On the front page of Tuesday’s New York Times, reporter Danny Hakim asked another question only liberals are asking: “What Is Making N.R.A. Cringe? Its Own Videos -- 2 Leaders Air Concerns About Incendiary Online Pulpit.”
The Times used an internal debate over the streaming service as a jumping-off point for an exaggerated and hypocritical attack on the gun-rights group’s streaming service NRATV, and especially Dana Loesch, whom the Times has recently elevated into a "villain."
Hakim opened by ignoring context to set up the NRA for mockery for going after toddler-pitched television.
The flash point was Thomas the Tank Engine.
Last September, the National Rifle Association’s famously combative spokeswoman, Dana Loesch, provoked widespread outrage when she took to the gun group’s streaming service to mock ethnic diversity on the popular children’s program “Thomas & Friends,” portraying the show’s talking trains in Ku Klux Klan hoods. Now, growing unease over the site’s inflammatory rhetoric, and whether it has strayed too far from the N.R.A.’s core gun-rights mission, has put its future in doubt.
Hakim left out the context, which Newsbusters provided at the time. The show was being pressured by the social justice left into adding female characters and “friends” from other countries. Slate's Jessica Roake called the show Thomas the Imperialist Tank Engine and branded the series "sinister,” while New Yorker decried its "repressive, authoritarian soul." But hysterical overreaction over a kids’ show is acceptable from fellow liberal journalists. It’s only when the right takes part does it suddenly become worrisome
Hakim’s tone was hostile from the start.
The site, NRATV, is a central part of the organization’s messaging apparatus. Since its creation in 2016, it has adopted an increasingly apocalyptic, hard-right tone, warning of race wars, describing Barack Obama as a “fresh-faced flower-child president,” calling for a march on the Federal Bureau of Investigation and comparing journalists to rodents.
Grizzled denizens of the online political fever swamps would look at those examples above and shrug them off ("Is that all?). Of course, left-wing outlets never produce outrageous or controversial content.
Hakim rounded up anything he could toss at the gun-rights group.
As falling membership dues put the N.R.A. under further strain, board members have also expressed concern about the size of payments to the ad firm that produces NRATV, Ackerman McQueen. The firm and its affiliates pocketed $40 million from the N.R.A. in 2017; billings directly to Ackerman have increased nearly 50 percent since 2015. One prominent host, Dan Bongino, left amid cutbacks at NRATV, but he said the site had tried to retain him.
Hakim thought attacking a right-wing activist with snark from a left-wing Comedy Central talk show host was some kind of rebuttal.
Ms.
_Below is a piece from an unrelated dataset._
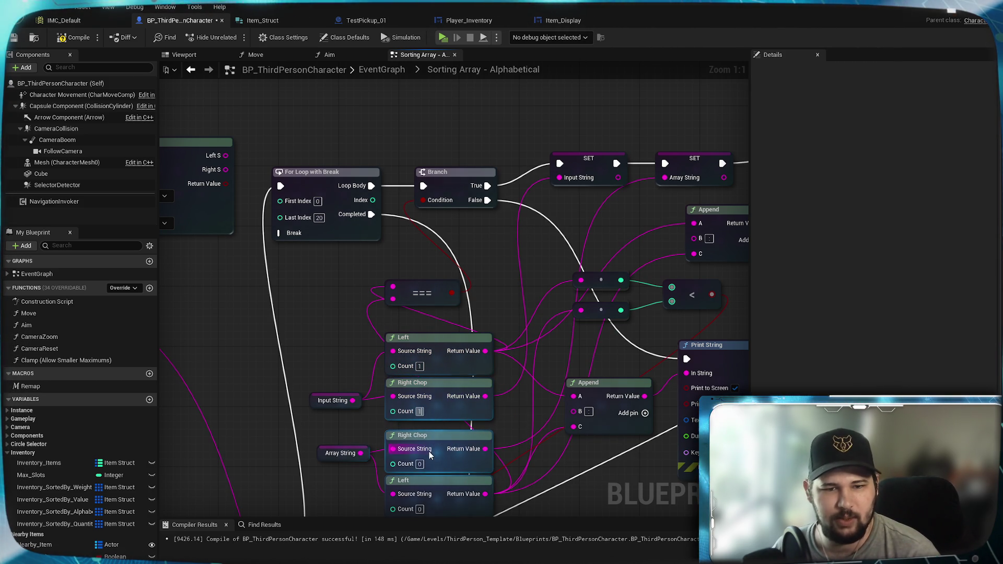
left_click(419, 463)
type("1")
Save the Blueprint and start a new game in the preview.
scroll(511, 416, "down", 4)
Loesch has emerged as NRATV’s most visible host, deriding gun-control advocates as “tragedy-dry-humping whores” and vowing to combat the left with what she called the “clenched fist of truth” -- a body part that the comedian John Oliver said was located “a little past the bent elbow of nonsense.” In one video, she warned The Times, “We’re coming for you”; in another, she threatened to burn a copy of the newspaper.
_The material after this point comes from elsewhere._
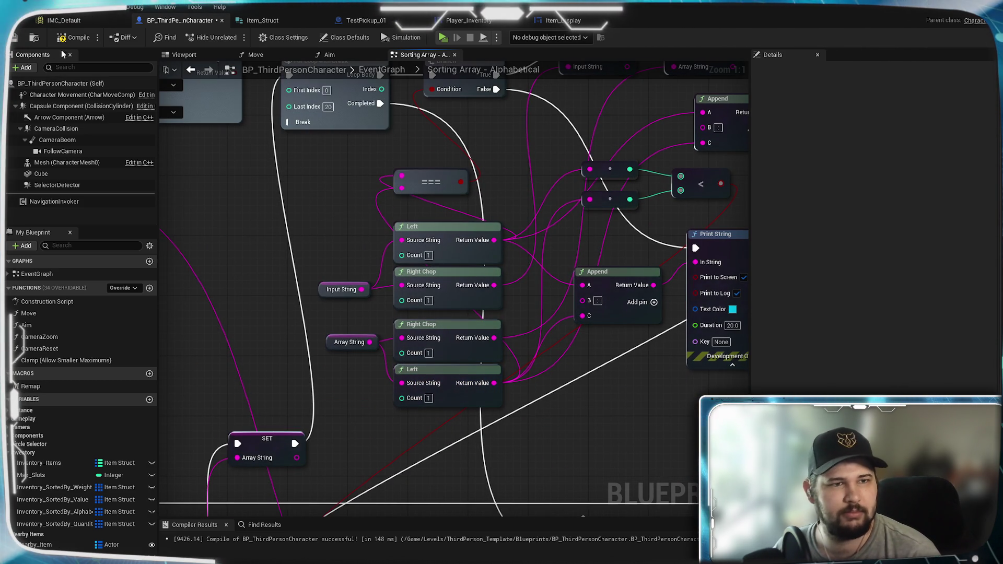
key("ctrl+s")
Chuck Holton, an NRATV correspondent, attributed terrorist activity in Europe to “the broader problem of multiculturalism and socialism” and to “gender-bending.” He also claimed that left-wing groups, the billionaire George Soros and the Venezuelan government were trying “to influence the 2018 midterms by sending Honduran migrants north in the thousands.”
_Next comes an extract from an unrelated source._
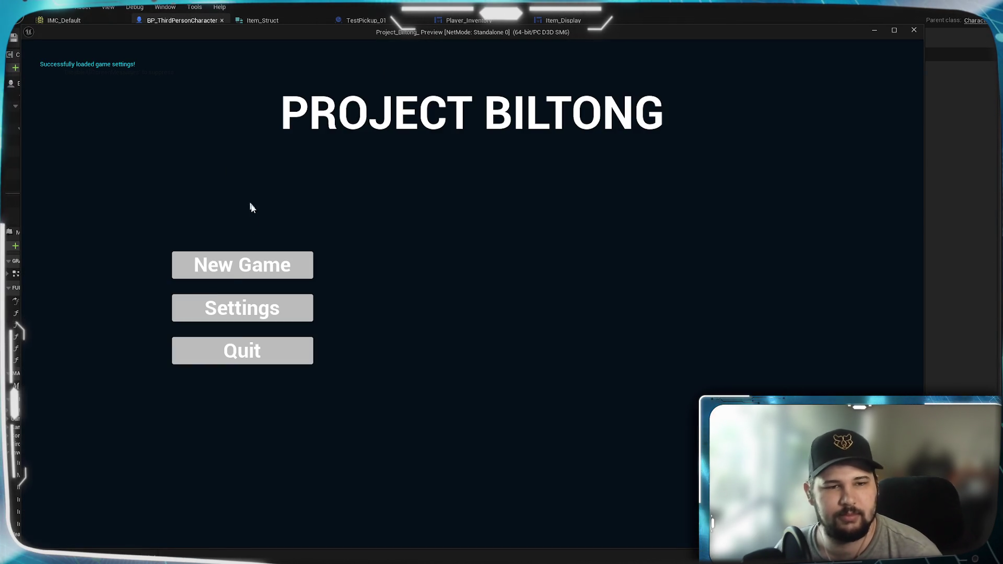
left_click(242, 265)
Such far-ranging commentary has raised questions among some N.R.A. members about the scope of the organization’s messaging.
Yet it’s totally acceptable at the Times to accuse the NRA of being a “terrorist organization.”
Ms. James, the New York attorney general, presents a new threat. Last year, she told Ebony magazine that the N.R.A. held itself “out as a charitable organization” but was actually “a terrorist organization.”
Flashback to June 2018, when The Atlantic magazine also had a go at the NRA’s streaming channel, and seemed a little taken aback at how reasonable the content often was, Loesch excepted. James Parker described her as “monologizing savagely to the camera or nodding in vituperative agreement with her fellow members of the NRATV commentariat.”